Author | : Marsha Terry |
Publisher | : Lulu.com |
Total Pages | : 263 |
Release | : 2012-10-04 |
Genre | : Biography & Autobiography |
ISBN | : 1300238283 |
A book written on the life and career of Legendary Tuskegee Airman, Lieutenant Colonel William Thompson
Author | : Phillip Thomas Tucker |
Publisher | : Potomac Books, Inc. |
Total Pages | : 556 |
Release | : 2012-03 |
Genre | : Biography & Autobiography |
ISBN | : 1597976067 |
A thrilling biography of one of the most famous African American pilots of all time.
Author | : Mark D. Hanson |
Publisher | : Arcadia Publishing |
Total Pages | : 132 |
Release | : 2011-04-18 |
Genre | : History |
ISBN | : 1439640769 |
Rantoul and the former Chanute Air Force Base are inseparably intertwined as primary players in a single historical narrative.
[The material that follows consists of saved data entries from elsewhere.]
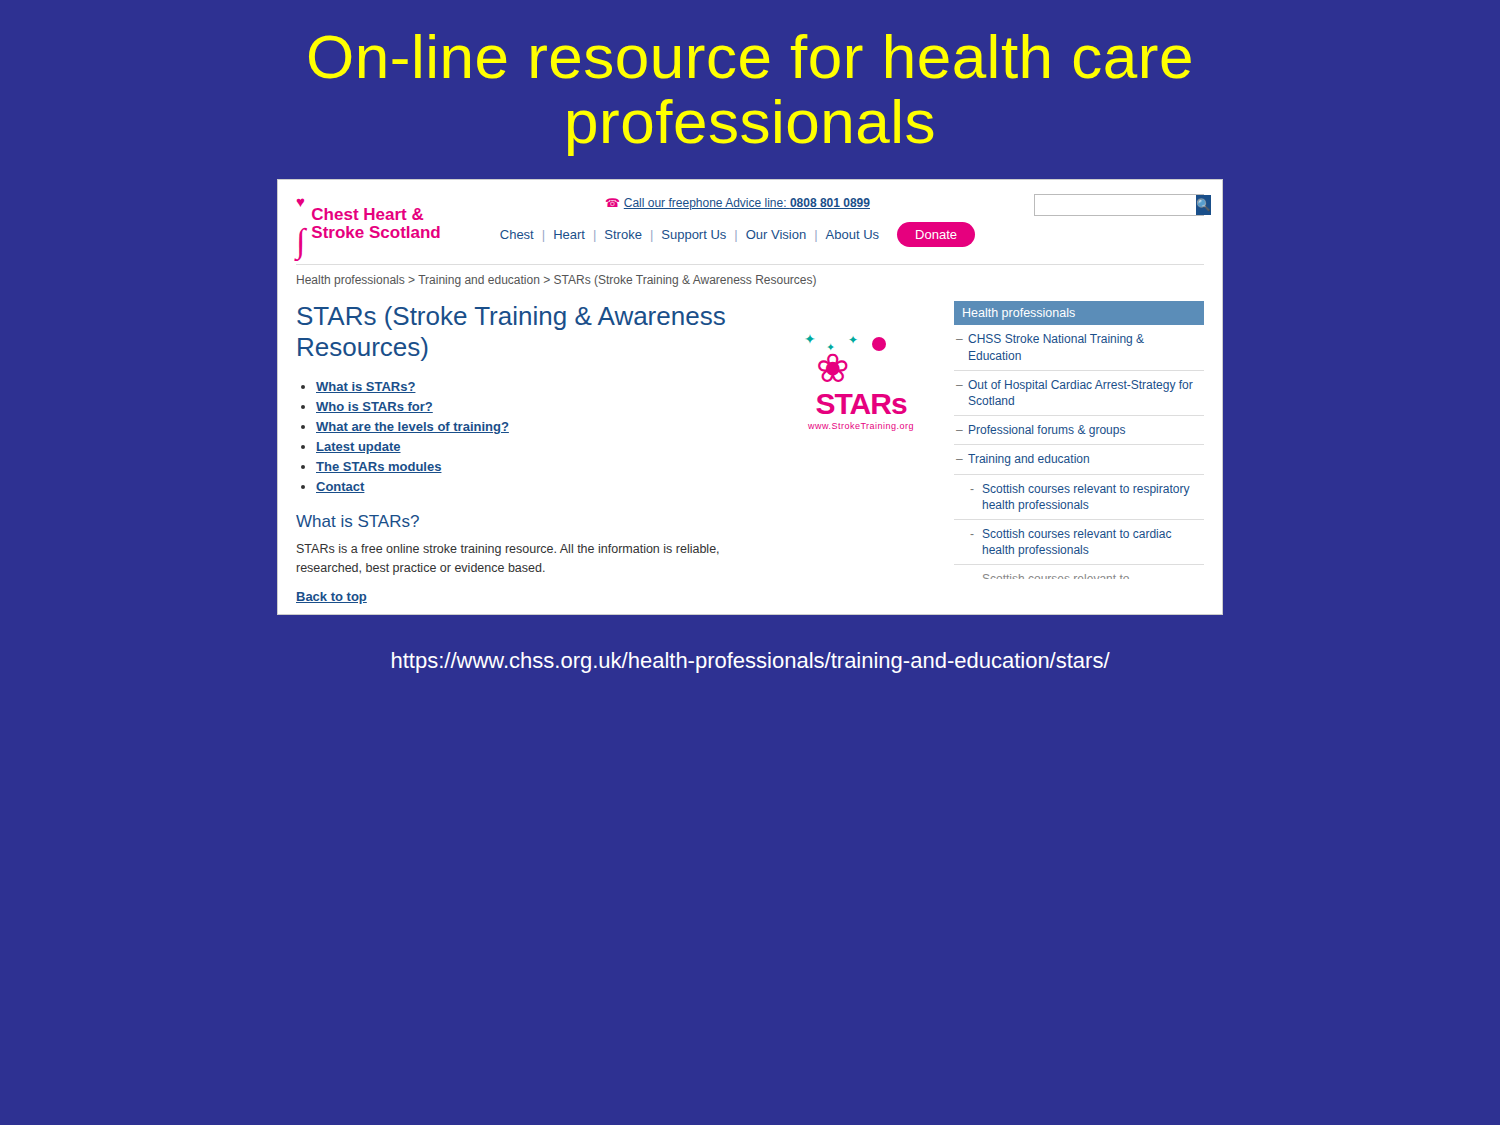On-line resource for health care professionals
♥
∫
Chest Heart &
Stroke Scotland
☎Call our freephone Advice line: 0808 801 0899
Chest| Heart| Stroke| Support Us| Our Vision| About Us Donate
🔍
Health professionals > Training and education > STARs (Stroke Training & Awareness Resources)
STARs (Stroke Training & Awareness Resources)
What is STARs?
Who is STARs for?
What are the levels of training?
Latest update
The STARs modules
Contact
What is STARs?
STARs is a free online stroke training resource. All the information is reliable, researched, best practice or evidence based.
Back to top
✦ ✦ ✦ ❀
STARs
www.StrokeTraining.org
Health professionals
CHSS Stroke National Training & Education
Out of Hospital Cardiac Arrest-Strategy for Scotland
Professional forums & groups
Training and education
Scottish courses relevant to respiratory health professionals
Scottish courses relevant to cardiac health professionals
Scottish courses relevant to
https://www.chss.org.uk/health-professionals/training-and-education/stars/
Rantoul was first founded as an agriculturally based community in 1848 near an area known as Mink Grove. The settlement boomed with the coming of the Illinois Central Railroad in 1854; a railroad championed by the towns namesake, Robert Rantoul Jr. Disaster followed in 1899 and again in 1901 with devastating fires. Then, in 1917, a U.S. Army flying field was built on the outskirts of Rantoul. Named after the aviation pioneer Octave Chanute, Chanute Field, later Chanute Air Force Base, became a premier technical training facility. A mutually beneficial relationship quickly developed between these civilian and military establishments that would last for over 75 years. Chanute Air Force Base closed in 1993, ushering in yet another new era for the village of Rantoul.